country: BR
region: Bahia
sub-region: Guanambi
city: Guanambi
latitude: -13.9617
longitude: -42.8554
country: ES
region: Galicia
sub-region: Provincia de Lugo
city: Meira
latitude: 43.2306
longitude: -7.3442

* * *

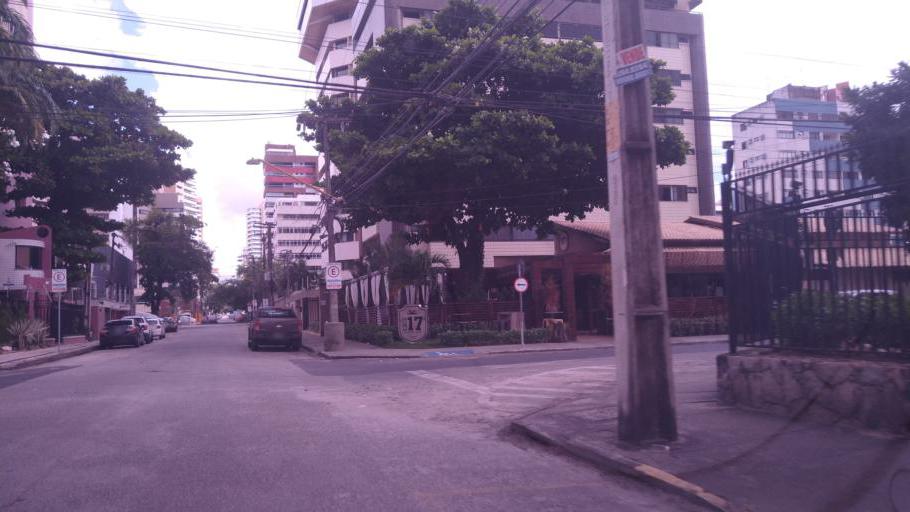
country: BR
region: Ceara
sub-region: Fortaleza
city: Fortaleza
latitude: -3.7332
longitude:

Opdrachtomschrijving - Neem uit de lijst hierboven alles letterlijk over, van de regel met "sub-region: Guanambi" tot en met de regel met "latitude: 43.2306".

Resultaat -
sub-region: Guanambi
city: Guanambi
latitude: -13.9617
longitude: -42.8554
country: ES
region: Galicia
sub-region: Provincia de Lugo
city: Meira
latitude: 43.2306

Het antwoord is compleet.